My wish is that Painting may lead me towards a state of deepening and implementation of all that I have still to convey. Revealing the quenchless history of the Italian art is something that I have grasped since I was young and to which I yearn just as in bringing into life that which is truly genuine, thanks to what I have experienced so far. I put my will into it and Painting will decide the way forward.
Elisa Filomena – www.elisafilomena.com/
Notes:
(1) La camera delle solitarie, Flashback Habitat, Turin. Part of a site specific experimentation set around the Le Solitarie (1923) 100yr old work of Mario Sironi, within the Sironi, disegnatore furioso – Opere e cenacoli 1901-1961 exhibition, curated by Simone Aleandri.

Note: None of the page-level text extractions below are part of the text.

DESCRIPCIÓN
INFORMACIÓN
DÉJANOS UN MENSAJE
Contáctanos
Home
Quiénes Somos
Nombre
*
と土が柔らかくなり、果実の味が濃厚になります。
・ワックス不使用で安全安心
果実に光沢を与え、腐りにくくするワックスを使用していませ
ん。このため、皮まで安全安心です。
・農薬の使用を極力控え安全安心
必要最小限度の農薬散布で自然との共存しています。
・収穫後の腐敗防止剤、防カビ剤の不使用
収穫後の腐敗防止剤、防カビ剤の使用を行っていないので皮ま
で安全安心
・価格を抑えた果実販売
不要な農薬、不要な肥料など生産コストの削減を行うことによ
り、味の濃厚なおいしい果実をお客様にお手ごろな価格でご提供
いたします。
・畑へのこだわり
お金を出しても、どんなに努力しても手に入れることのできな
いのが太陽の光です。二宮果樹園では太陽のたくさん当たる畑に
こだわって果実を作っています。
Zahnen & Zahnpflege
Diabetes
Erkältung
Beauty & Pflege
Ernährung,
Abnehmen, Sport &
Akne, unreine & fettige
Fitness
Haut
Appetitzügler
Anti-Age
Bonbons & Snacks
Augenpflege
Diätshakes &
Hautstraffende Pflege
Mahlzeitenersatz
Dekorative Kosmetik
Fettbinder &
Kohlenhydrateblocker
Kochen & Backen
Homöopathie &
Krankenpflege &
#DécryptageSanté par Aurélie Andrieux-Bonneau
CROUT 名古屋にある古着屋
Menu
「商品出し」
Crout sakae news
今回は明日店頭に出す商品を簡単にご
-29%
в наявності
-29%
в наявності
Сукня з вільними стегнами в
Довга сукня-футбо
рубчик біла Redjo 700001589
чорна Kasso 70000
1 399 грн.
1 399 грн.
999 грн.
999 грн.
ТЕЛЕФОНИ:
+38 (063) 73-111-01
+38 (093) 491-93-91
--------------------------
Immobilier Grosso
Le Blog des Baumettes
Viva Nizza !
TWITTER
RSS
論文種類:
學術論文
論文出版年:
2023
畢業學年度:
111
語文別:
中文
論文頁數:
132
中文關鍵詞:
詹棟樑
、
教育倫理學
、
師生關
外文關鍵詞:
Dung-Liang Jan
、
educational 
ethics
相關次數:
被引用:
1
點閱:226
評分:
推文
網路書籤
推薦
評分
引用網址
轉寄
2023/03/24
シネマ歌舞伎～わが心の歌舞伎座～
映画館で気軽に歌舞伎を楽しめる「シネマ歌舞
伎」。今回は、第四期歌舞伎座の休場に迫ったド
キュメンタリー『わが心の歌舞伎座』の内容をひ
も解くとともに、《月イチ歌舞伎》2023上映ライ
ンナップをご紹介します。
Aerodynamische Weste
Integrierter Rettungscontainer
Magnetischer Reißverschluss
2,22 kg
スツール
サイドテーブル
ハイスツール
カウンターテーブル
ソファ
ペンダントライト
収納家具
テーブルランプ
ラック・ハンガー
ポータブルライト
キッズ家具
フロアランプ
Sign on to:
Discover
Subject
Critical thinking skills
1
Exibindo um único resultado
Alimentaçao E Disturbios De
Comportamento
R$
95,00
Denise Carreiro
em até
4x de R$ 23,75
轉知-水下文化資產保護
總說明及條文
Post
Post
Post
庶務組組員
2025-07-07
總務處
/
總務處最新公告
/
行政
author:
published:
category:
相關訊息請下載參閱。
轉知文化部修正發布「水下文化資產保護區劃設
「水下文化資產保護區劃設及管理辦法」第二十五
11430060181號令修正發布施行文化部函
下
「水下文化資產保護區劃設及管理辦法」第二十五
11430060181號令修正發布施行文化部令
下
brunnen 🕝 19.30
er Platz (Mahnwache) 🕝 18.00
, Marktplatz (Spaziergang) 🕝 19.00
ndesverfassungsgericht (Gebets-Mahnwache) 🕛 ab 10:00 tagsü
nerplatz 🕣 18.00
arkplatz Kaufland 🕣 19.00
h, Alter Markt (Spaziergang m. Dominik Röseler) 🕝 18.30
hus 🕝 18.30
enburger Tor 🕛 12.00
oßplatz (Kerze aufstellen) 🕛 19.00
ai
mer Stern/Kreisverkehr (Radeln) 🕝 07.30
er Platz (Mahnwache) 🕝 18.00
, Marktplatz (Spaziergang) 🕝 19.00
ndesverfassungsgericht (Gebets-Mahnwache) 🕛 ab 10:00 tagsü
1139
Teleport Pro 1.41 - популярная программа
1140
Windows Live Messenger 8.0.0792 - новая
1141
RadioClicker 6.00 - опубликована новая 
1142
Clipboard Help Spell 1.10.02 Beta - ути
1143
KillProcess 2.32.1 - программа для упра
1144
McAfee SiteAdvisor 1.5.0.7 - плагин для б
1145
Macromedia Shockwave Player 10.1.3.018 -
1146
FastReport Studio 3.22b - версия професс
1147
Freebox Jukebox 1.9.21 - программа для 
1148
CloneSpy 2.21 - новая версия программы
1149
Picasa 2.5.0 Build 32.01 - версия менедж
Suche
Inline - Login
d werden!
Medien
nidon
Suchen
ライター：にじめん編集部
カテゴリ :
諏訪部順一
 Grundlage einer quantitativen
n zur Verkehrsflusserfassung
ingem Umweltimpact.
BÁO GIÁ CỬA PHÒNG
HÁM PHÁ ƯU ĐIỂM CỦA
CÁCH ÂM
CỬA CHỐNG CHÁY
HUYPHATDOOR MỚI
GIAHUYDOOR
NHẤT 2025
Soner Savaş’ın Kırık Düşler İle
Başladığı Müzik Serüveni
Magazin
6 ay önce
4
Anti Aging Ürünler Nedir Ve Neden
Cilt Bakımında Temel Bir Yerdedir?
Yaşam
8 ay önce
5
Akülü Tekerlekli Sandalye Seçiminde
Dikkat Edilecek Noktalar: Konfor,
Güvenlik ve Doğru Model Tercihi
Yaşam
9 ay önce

(2) Ivan Quaroni, review essay excerpt from the Hauntology – La natura spettrale della pittura exhibition catalogue, Vanillaedizioni, Albissola Marina (IT), 2023, of the eponymous exhibition, curated by Ivan Quaroni and hosted by the Giampaolo Abbondio Gallery in Todi (IT) last year. Translation courtesy of the monographic book entitled Elisa Filomena. Un atto creativo / A Creative Act, Magonza, Arezzo (IT), 2023, curated by Liletta Fornasari.
About the writer: Erka Shalari is an art writer and editor. Her work is committed to uncovering distinctive artistic positions in contemporary art. The work methodology is strongly influenced by psychology, epistemological works, as well as affects and rituals. The individuals following each interview are intertwined with a file rouge not only with the writer but also with one another, creating so curated series and episodes. In 2023, she established her writing studio Vera Frontfrau, offering writing expertise to artists, galleries and art foundations.